Edison sering mengalami kegagalan, tetapi ia tidak kenal putus asa untuk menemukan kawat pijar, ia mengalami kegagalan 9000 kali. Untuk menemukan aki, ia mengalami kegagalan 10.000 kali. Namun ia terus berusaha sampai ia mendapatkan yang ia cari. Dalam perkembangan selanjutnya ada murid Edison yang datang mengeluh karena sudah mengalami 99 kali kegagalan, dan Edison menjawab “Engkau bukan mengalami 99 kali kegagalan melainkan 99 kali pelajaran. Dengan gagal 99 kali berarti engkau tahu bahwa ada 99 hal yang tidak boleh dilakukan. Jadi kegagalan adalah pelajaran”. Rajin belajar, giat bekerja, gemar berpikir. Tentang berpikir, Edison berkata “Orang yang tidak mau mengembangkan kebiasaan berpikir, kehilangan kenikmatan hidup yang paling besar.” Hasil pemikiran Edison telah membuat umat manusia menikmati terang listrik, bioskop, telepon, telegraf, radio, televisi, tape recorder, dsb. Itulah pengalaman yang dapat kita timba dari kehidupan dan prestasi Edison. Ia mengalami kegagalan demi kegagalan, namun itu tidak membuatnya menjadi putus asa dan menyerah melainkan memberinya semangan untuk terus berpestasi dan meraih keberhasilan.
Abraham Lincoln
Siapakah Abraham Lincoln sebenarnya? Berikut marilah kita melihat sejarah hidup tokoh ini yang tidak jarang mengalami kegagalan dalam hidupnya. Tahun 1831 ia mengalami kebangkrutan dalam usahanya. Tahun 1832 ia kalah dalam pemilihan lokal. Tahun 1833 ia kembali mengalami kegagalan dalam usahanya. Tahun 1835 isterinya meninggal dunia. Tahun 1836 ia stres dan menderita tekanan mental sedemikian rupa sehingga hampir saja masuk rumah sakit jiwa. Tahun 1837 ia kalah dalam lomba pidato. Tahun 1840 ia gagal dalam pemilihan anggota Senat Amerika Serikat. Tahun 1842 ia menderita kegagalan untuk duduk sebagai anggota kongres Amerika. Tahun 1847 ia ka kalah lagi di kongres. Tahun 1855 ia kalah lagi di senat Amerika Serikat. Tahun 1856 ia gagal untuk duduk sebagai Wakil Presiden Amerika Serikat. Tahun 1858 ia gagal lagi di Senat. Akhirnya pada tahun 1860 ia berhasil terpilih sebagai Presiden Amerika Serikat.
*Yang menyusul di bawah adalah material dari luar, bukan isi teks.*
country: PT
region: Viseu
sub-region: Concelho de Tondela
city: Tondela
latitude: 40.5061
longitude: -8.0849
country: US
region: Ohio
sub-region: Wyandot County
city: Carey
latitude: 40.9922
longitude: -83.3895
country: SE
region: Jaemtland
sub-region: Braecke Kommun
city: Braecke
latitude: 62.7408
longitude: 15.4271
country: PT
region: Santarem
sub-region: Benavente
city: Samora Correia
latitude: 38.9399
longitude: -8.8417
Sungguh ini adalah suatu pengalaman yang luar biasa. Saya belum pernah berjumpa dengan seorang pun yang begitu banyak mengalami kegagalan seperti Lincoln, tetapi fakta memperlihatkannya sebagai orang yang tidak gampang menjadi putus asa dengan sekian banyak kegagalan itu. Inilah cara kedua yang seharusnya kita miliki ketika hidup kita diperhadapkan dengan berbagai kegagalan. Janganlah cepat putus asa, tetaplah bersabar dan teruslah berusaha, maka keberhasilan akan menjadi bagian hidup kita.
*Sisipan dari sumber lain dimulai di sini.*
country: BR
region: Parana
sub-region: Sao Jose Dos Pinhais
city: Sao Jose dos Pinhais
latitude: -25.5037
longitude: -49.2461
3. Bersyukurlah dan belajarlah untuk melihat rencana Allah yang lebih indah.
Sebagai langkah terakhir yang perlu kita lakukan di dalam menghadapi kegagalan setelah mengoreksi diri dan terus berusaha adalah bersyukur dan belajar untuk melihat rencana Allah yang lebih indah di balik semua kegagalan itu. Sebenarnya konsep yang ada di balik sikap ini adalah iman dan kepercayaan bahwa Allah adalah Allah yang baik dan selalu menginginkan yang terbaik bagi kita sebagai anak-anak-Nya. Kebaikan Allah ini adalah sifat yang unik karena kebaikan ini kadang disalurkan melalui kegagalan-kegagalan kita. Ia menginginkan yang terbaik bagi kita namun apa yang kita inginkan kadang tidak baik bagi diri kita sendiri tetapi kita tidak mengetahui hal itu. Itulah sebabnya demi menghindarkan kita dari “kecelakaan” karena keinginan semacam itu maka Ia mengijinkan kegagalan kedalam setiap usaha dan keinginan kita sehingga kegagalan demi kegagalan selalu mendampingi kita. Menghadapi kebenaran semacam ini maka sikap yang paling bijaksana adalah keberanian untuk belajar bersyukur dan mata untuk melihat rencana-Nya yang lebih indah.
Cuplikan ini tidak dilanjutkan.